In December, more than 60 properties were flooded in Braunton - six months after defences costing £1.2m were completed.

Despite the flooding, the Environment Agency said the defences on the River Caen protected dozens of homes.

The work, costing £100,000, includes raising about 330ft (100m) of embankment in the Memorial Gardens and sections of the riverside walls.

The agency said it would "offer a greater protection" for residents.

'Extreme circumstances'

Andy and Emma Beeston, who run the Corner Bistro Cafe in the centre of Braunton, said the weather in the run up to the flood on 22 December was "exceptional".

"It rained pretty much all the time from April to the end of December," Mrs Beeston said.

"When you have extreme circumstances like that, I'm not sure any defence can assist."

The cafe had 18 inches of water outside its doors when the village flooded.

"The water became an extension of the river and it was just a torrent of water flowing right through the square," Mr Beeston said.

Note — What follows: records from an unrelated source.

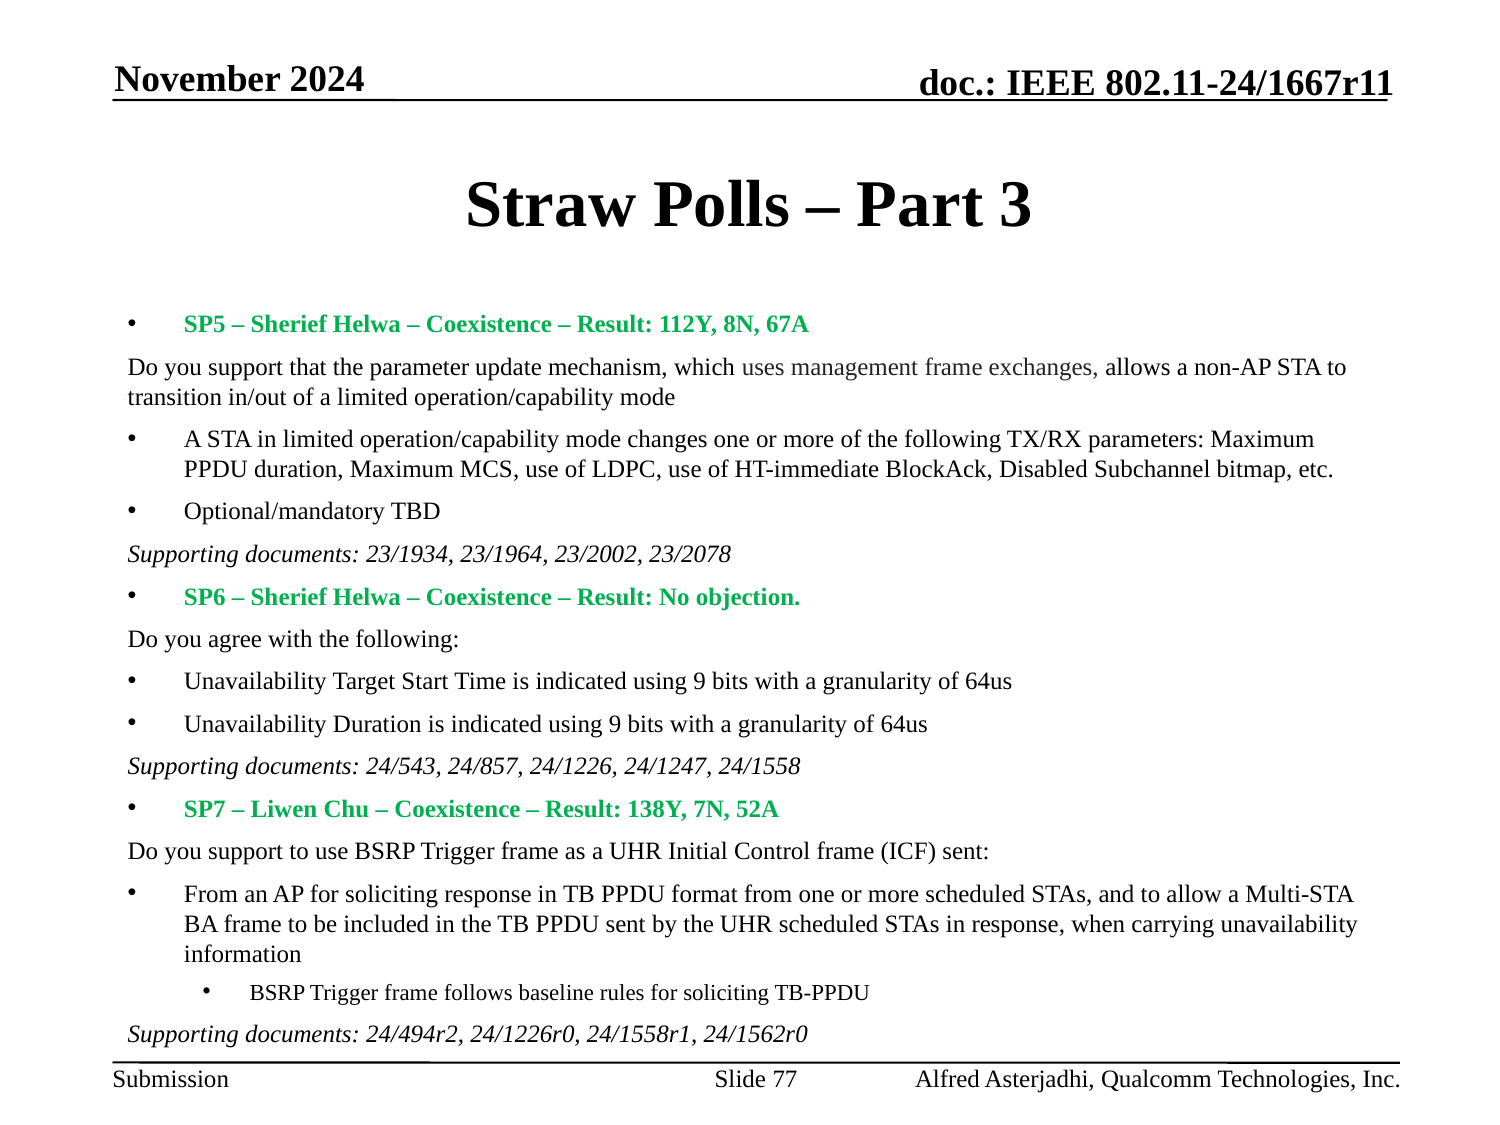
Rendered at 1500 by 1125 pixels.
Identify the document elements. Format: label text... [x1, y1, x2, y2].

footer Alfred Asterjadhi, Qualcomm Technologies, Inc. [878, 1061, 1402, 1093]
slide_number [114, 54, 423, 100]
slide_number Slide 77 [712, 1061, 800, 1123]
title Straw Polls – Part 3 [112, 112, 1388, 288]
list SP5 – Sherief Helwa – Coexistence – Result: 112Y, 8N, 67A Do you support that the parameter update mechanism, which uses management frame exchanges, allows a non-AP STA to transition in/out of a limited operation/capability mode A STA in limited operation/capability mode changes one or more of the following TX/RX parameters: Maximum PPDU duration, Maximum MCS, use of LDPC, use of HT-immediate BlockAck, Disabled Subchannel bitmap, etc. Optional/mandatory TBD Supporting documents: 23/1934, 23/1964, 23/2002, 23/2078 SP6 – Sherief Helwa – Coexistence – Result: No objection. Do you agree with the following: Unavailability Target Start Time is indicated using 9 bits with a granularity of 64us Unavailability Duration is indicated using 9 bits with a granularity of 64us Supporting documents: 24/543, 24/857, 24/1226, 24/1247, 24/1558 SP7 – Liwen Chu – Coexistence – Result: 138Y, 7N, 52A Do you support to use BSRP Trigger frame as a UHR Initial Control frame (ICF) sent: From an AP for soliciting response in TB PPDU format from one or more scheduled STAs, and to allow a Multi-STA BA frame to be included in the TB PPDU sent by the UHR scheduled STAs in response, when carrying unavailability information BSRP Trigger frame follows baseline rules for soliciting TB-PPDU Supporting documents: 24/494r2, 24/1226r0, 24/1558r1, 24/1562r0 [112, 299, 1388, 1063]
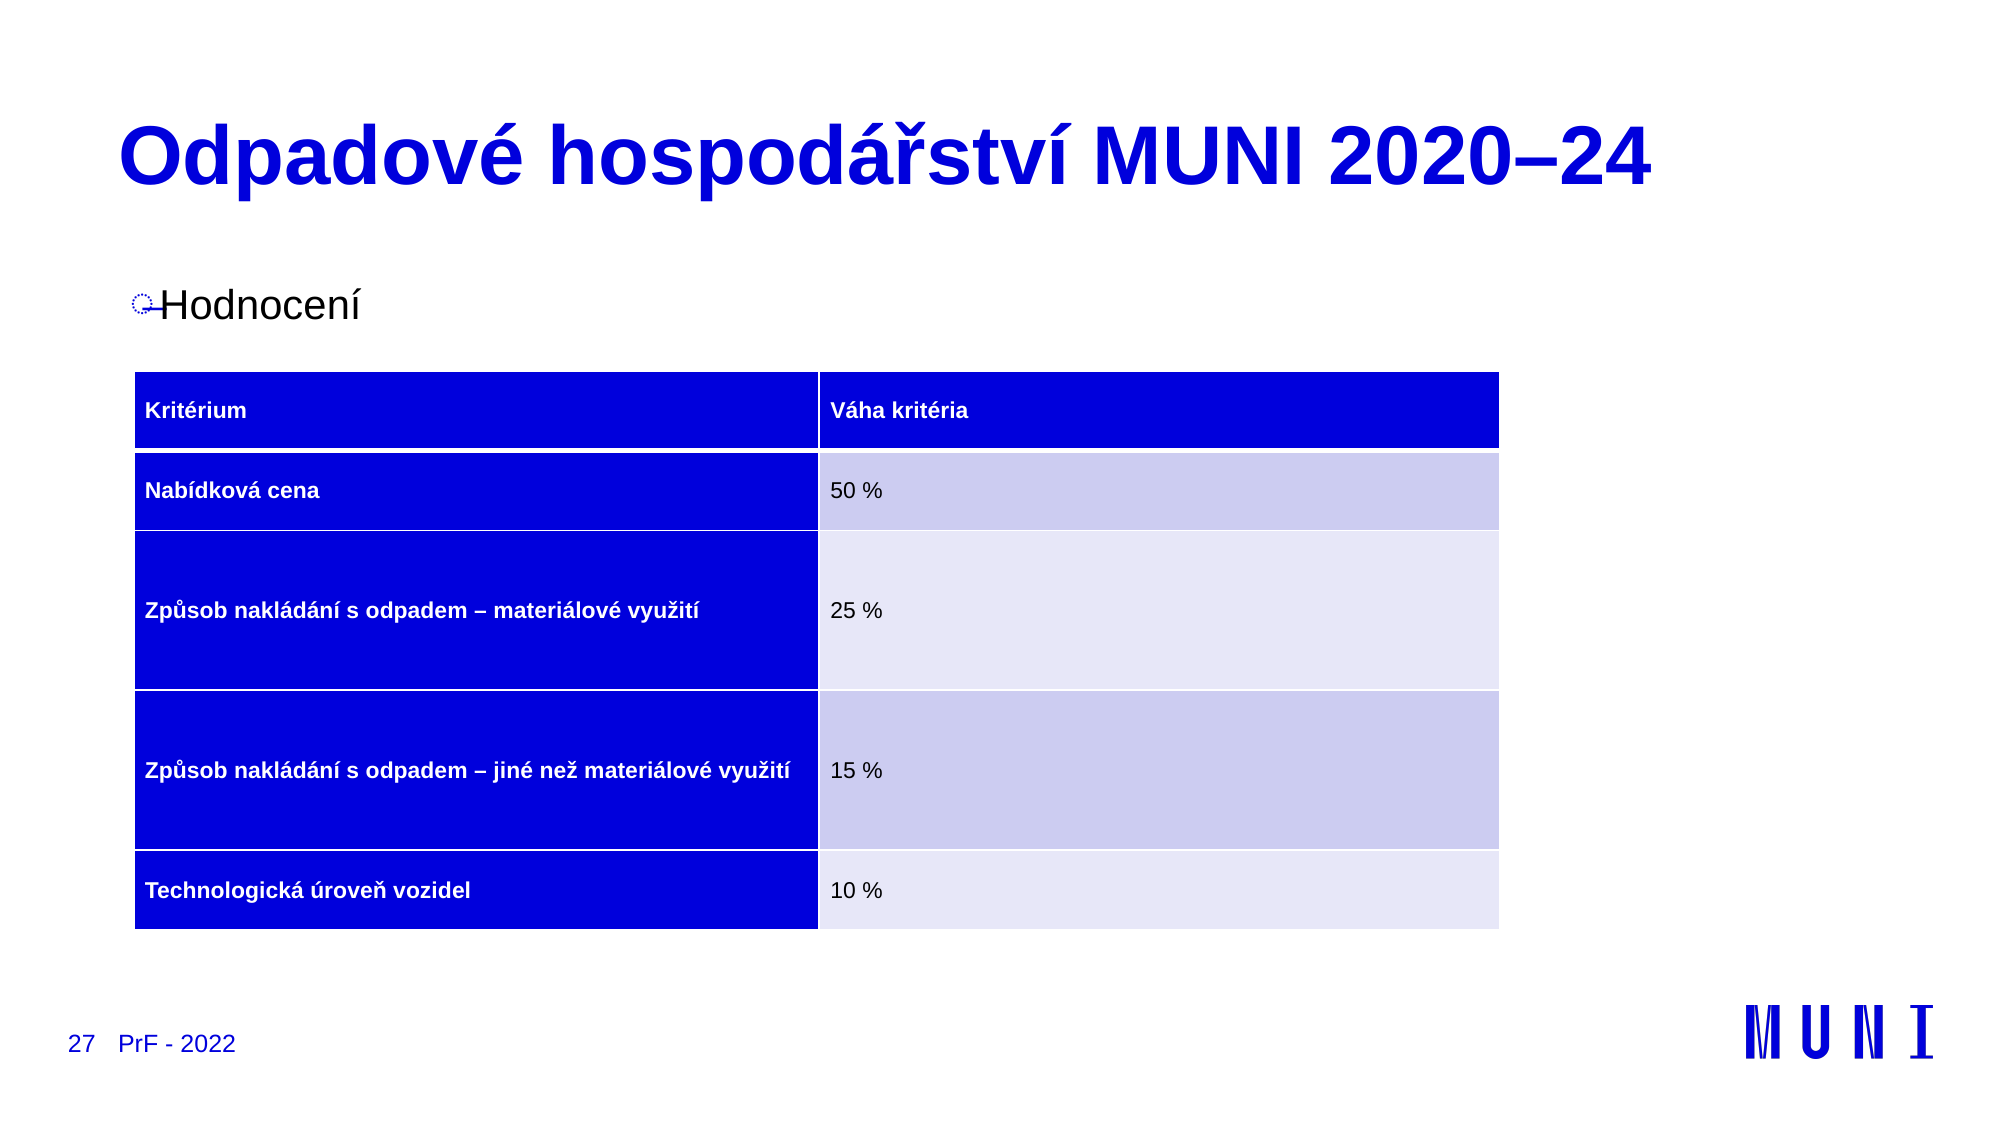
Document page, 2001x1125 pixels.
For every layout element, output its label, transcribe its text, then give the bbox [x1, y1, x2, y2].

table_cell 10 % [820, 851, 1499, 929]
table_header Kritérium [135, 372, 818, 448]
footer PrF - 2022 [118, 1021, 1418, 1063]
table_cell Způsob nakládání s odpadem – jiné než materiálové využití [135, 691, 818, 849]
table_cell 15 % [820, 691, 1499, 849]
table_header Váha kritéria [820, 372, 1499, 448]
table_cell 25 % [820, 531, 1499, 689]
table_cell Nabídková cena [135, 453, 818, 530]
title Odpadové hospodářství MUNI 2020–24 [118, 118, 1883, 193]
table_cell Technologická úroveň vozidel [135, 851, 818, 929]
list Hodnocení [118, 252, 1883, 957]
table_cell 50 % [820, 453, 1499, 530]
table_cell Způsob nakládání s odpadem – materiálové využití [135, 531, 818, 689]
slide_number 27 [67, 1021, 110, 1063]
picture [1746, 1005, 1933, 1059]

"Braunton has flooded several times in the last century and when dealing with nature, wherever you plug a hole, the water will find somewhere else to come out."

Mr Beeston said that while he accepts flooding will always be a possibility in Braunton he hopes the new flood defences will give some extra protection.

"I think the defences will help and, if anything, they will give individuals and the Environment Agency possibly more time to react to a flood," he said.

'Improvements'

Jim Faux, from the EA, said the protection previously in place was meant to protect the area against all threats apart from a once-in-one-hundred years event.

"Amazingly, even this wasn't enough to contain the exceptionally high flows in the River Caen in 2012," he said.

"Put simply - the sheer volume of water coming down the river was more than our scheme was designed to take."

He added that the scheme had not been in place there would have been "ten to 20 times" more water flowing down South Street and 160 more properties could have been flooded.

"In doing these small improvements, this is keeping as much water in the river as we practically can," he said.

The December floods resulted from some of the highest flows ever recorded in the River Caen, with the last time the water was recorded as high, in 1894.

Work to upgrade the defences is expected to be completed by the end of October.